If you were to wander into a bookstore or library, the only two places to find physical books in this day and age, you might be struck with surprise at the large absence of Joe Hill’s 2010 novel Horns. Son of legendary writer Stephen King, Hill is becoming a legend in his own right, penning a handful of novels and his own comic books series entitled Locke and Key. While Horns was well received at its release a few years ago, winning the Bram Stoker Award for Best Novel, it is really gaining steam right now surrounding the hype of a movie adaptation coming this fall. A trailer released at this years Comic-Con featured Daniel Radcliffe in the lead role, so naturally the movie is receiving massive hype. Upon viewing the trailer for Horns, I must admit, that I too went nuts looking for information and after reading the plot description, was completely mesmerized.
Horns follows a non-linear plot structure, jumping back and forth in time. When the novel starts out we meet our main man, Ignatius Perrish. Ig wakes one morning after a particularly heavy night of drinking to learn he’s grown horns out of the front of his forehead.
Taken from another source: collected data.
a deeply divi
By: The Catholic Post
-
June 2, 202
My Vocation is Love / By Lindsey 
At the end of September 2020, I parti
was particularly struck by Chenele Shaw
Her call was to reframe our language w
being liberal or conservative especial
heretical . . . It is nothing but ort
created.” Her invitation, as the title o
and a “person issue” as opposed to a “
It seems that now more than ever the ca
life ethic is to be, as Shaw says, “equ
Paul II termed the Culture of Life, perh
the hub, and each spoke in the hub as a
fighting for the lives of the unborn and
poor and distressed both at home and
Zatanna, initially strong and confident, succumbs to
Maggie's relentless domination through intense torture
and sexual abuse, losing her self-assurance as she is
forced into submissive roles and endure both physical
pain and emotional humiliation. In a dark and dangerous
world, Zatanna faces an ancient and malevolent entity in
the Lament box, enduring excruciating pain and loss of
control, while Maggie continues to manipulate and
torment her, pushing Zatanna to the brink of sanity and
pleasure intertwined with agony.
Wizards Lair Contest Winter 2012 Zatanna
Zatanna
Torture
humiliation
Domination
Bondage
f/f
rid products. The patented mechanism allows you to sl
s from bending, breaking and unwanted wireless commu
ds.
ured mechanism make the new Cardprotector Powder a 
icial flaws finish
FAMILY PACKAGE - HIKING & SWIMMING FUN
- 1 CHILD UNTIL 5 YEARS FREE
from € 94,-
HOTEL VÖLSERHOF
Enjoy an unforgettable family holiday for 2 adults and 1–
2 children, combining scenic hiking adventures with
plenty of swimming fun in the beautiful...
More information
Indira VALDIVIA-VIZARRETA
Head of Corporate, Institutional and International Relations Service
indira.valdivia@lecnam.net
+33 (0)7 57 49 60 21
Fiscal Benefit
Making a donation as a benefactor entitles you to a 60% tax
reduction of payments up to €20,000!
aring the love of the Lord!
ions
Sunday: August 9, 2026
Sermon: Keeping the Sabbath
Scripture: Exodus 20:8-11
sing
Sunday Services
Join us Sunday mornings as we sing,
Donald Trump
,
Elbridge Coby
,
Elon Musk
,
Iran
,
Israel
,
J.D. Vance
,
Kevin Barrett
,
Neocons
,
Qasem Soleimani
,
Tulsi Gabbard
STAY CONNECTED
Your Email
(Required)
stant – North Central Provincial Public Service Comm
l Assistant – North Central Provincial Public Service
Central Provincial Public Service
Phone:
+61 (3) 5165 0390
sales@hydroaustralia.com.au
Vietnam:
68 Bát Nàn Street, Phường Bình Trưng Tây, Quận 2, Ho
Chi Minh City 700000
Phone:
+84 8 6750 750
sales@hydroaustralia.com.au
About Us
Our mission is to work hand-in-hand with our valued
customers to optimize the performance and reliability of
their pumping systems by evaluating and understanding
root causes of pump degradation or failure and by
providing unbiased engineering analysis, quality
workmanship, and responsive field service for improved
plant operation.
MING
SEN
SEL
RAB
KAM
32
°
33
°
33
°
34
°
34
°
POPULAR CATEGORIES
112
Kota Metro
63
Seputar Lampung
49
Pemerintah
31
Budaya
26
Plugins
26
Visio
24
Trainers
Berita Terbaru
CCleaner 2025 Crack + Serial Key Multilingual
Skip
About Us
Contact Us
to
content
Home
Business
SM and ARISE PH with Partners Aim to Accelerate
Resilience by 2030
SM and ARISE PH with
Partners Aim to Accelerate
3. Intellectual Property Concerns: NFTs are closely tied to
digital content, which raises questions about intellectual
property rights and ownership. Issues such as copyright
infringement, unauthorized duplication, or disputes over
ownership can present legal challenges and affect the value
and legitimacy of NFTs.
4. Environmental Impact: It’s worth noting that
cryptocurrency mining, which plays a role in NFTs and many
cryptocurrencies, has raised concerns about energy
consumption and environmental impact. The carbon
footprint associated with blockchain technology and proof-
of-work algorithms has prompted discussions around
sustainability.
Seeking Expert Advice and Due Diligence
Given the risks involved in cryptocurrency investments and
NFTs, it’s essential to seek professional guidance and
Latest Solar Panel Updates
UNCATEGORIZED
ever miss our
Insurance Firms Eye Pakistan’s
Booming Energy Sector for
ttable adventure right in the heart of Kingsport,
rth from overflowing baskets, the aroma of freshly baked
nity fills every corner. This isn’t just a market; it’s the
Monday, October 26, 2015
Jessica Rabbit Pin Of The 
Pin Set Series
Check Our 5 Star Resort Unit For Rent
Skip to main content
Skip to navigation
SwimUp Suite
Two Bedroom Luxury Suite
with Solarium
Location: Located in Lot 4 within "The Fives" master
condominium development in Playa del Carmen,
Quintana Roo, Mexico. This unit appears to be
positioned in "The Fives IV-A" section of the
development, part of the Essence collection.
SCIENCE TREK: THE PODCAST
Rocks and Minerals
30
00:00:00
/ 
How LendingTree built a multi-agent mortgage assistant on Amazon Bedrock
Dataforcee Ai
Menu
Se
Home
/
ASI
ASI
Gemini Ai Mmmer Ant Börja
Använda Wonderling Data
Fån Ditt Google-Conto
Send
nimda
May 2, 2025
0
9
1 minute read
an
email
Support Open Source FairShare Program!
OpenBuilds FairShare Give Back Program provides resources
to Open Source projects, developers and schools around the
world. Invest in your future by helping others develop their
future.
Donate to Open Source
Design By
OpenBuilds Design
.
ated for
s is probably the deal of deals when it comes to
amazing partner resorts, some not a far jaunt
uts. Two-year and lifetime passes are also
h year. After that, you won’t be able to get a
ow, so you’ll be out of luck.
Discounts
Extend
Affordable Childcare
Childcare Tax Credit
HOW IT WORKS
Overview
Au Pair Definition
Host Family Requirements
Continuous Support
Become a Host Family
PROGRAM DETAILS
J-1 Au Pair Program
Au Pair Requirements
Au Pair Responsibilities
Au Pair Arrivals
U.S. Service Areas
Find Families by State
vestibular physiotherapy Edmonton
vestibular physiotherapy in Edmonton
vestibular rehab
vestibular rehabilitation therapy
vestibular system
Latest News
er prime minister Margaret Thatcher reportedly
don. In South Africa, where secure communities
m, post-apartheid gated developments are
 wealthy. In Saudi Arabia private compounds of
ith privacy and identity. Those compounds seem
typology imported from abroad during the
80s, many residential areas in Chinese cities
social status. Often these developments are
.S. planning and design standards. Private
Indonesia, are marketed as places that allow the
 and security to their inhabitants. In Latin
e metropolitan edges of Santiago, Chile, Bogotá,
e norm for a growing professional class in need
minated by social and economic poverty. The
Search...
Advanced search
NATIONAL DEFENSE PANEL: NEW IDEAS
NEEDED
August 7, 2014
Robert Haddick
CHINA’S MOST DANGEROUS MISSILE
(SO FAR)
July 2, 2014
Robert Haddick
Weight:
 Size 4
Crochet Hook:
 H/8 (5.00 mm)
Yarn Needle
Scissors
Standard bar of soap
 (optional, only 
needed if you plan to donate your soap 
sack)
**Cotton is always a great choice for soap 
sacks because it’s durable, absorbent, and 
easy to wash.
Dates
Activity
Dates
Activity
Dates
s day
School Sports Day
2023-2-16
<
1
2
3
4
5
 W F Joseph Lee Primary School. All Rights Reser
Given that this is the one year anniversary of his girlfriend Merrin’s death, Ig assumed something would happen, but not this. He spends the rest of his days visiting friends and loved ones, only to discover his horns have come with a power. Apparently they cause everyone exposed to them to be completely honest with him, something he quickly tires from. Instead of ignoring this power, Ig plans to use it to find out how his beloved Merrin was truly killed just one short year ago.
Horns is just all around a fantastic supernatural horror story. Hill tells the tale of Ig in a way that has the reader rooting for him every step of the way. Although Ig is “bad” because he is portrayed with horns, he really doesn’t feel that way. The non-linear plot structure really lends a hand to the quality of the story too. Because of how it is structured, Hill goes back to the past before Merrin was murdered to “touch” (pun intended) on what life was like for her and Ig and also to let the reader in on what really happened the night she died. Hints are dropped in present time and are cleared up in the sections that go to the past; these are the things that really give the story shine.
The characters the reader will care about are really fleshed out too. Using his time explaining the backstory, Hill creates incredibly interesting backstories for each of the main characters, including the history of the story’s villain. Luckily all of this doesn’t come at one time, but is given to the reader in snippets as to prolong the mystery. It’s a known fact all throughout the novel that Ig, Merrin and Lee are old pals, but it’s not until the very end of the story that just about everything is made apparent about their past lives together.
Rating: 9 out of 10 – Horns isn’t your typical horror not. Heck, it’s not a typical novel, period. Joe Hill proves himself as a master of the craft by weaving a novel that’s both hilarious and horrifying. His tale of Ignatius Perrish and his pair of horns is one that’s so fantastically weird, it must be experienced first in paper to fully appreciate and understand it.